I weighed food and counted calories for a time. It opened my eyes to portion sizes and made me appreciate just how easy it is to overeat. For example, a quick glance at the granola packet states 245 kcal per portion, you add some yogurt and mentally log your breakfast as about 350 kcal. In reality, your portion of granola was more than double the recommended serving and your breakfast actually contained 600 kcal. Combine this with the fact that you actually put 50 grams of peanut butter on your toast for your lunch, not the recommended portion of 30 grams… meaning you consumed 120 kcal more than you thought. Finally, add the fish finger and few chips you ate off your child’s plate at dinner time and your calorie consumption for the day is approximately 500 more than you thought.
For many people, counting calories for a while is a brilliant idea and I often ask my clients to do it so they can gain a better understanding of energy balance and calorie requirements; to learn what they need to consume and in what quantities. It is essential to recognise that food is fuel, and that if your output changes; for example if you move from a manual job to a desk job, you need to alter the input accordingly or you’ll find yourself in a calorie surplus and will inevitably gain weight.
Nowadays, I don’t count calories. I have learnt enough to know roughly what I need to consume to maintain my weight.
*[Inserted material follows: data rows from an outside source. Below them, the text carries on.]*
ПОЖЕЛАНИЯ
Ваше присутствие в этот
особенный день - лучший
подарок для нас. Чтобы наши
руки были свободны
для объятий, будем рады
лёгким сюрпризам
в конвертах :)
I make sure most of the foods I consume are single ingredient, whole foods, I include plenty of protein, heaps of fruit and vegetables and I don’t omit any food groups or deny myself anything. I can recognise when I’m under-fueled because my performance suffers – my marathon training block is an excellent example of this, I soon realised that I needed to up my calories once my mileage increased because I felt flat and lacking in energy on my runs.
I track my progress using goals and currently, weight loss isn’t one of them. At the moment my goals relate to increased speed over shorter distances and to strength. I take a similar approach with my clients and always encourage them to have at least three goals, only one of which relates to weight or the scales. They can be anything, from improved sleep, a PB over a certain distance or in a certain lift or something really personal like having the confidence to run in shorts.
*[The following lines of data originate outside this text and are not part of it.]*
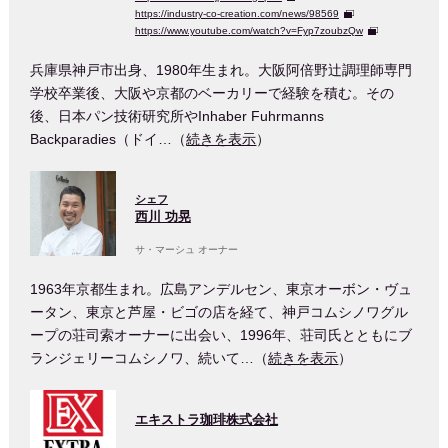
https://industry-co-creation.com/news/98569
https://www.youtube.com/watch?v=Fyp7zoubzQw
兵庫県神戸市出身、1980年生まれ。大阪阿倍野辻調理師専門
学校卒業後、大阪や京都のベーカリーで経験を積む。その
後、日本パン技術研究所やInhaber Fuhrmanns
Backparadies（ドイ…（
続きを表示
）
シェフ
西川 功晃
サ・マーシュ オーナー
1963年京都生まれ。広島アンデルセン、東京オーボン・ヴュ
ータン、東京と芦屋・ビゴの店を経て、神戸コムシノワグル
ープの荘司索オーナーに出会い、1996年、荘司氏とともにブ
ランジェリーコムシノワ、続いて…（
続きを表示
）
エキストラ珈琲株式会社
Please trust me when I say that you don’t need to go on a diet, you need to make a change to your lifestyle. It won’t be easy, and anybody that tells you they have an easy way or a quick fix is lying. I appreciate that there might well be a time and a place for rapid weight loss, but, if you want your brain to keep up, you need to embrace the process, appreciate that good things take time and focus on enjoying it. Enjoy the fact that you have more energy, that you’re sleeping better and your skin is clearer. Be proud of the improvements in your pace and strength and let any resulting weight loss be a happy bonus, not your only objective and your single measure of success.
Strive to be happy. To be healthy and physically fit. Please don’t strive solely to see a certain number on the scale or on the label of your jeans. You are not your weight.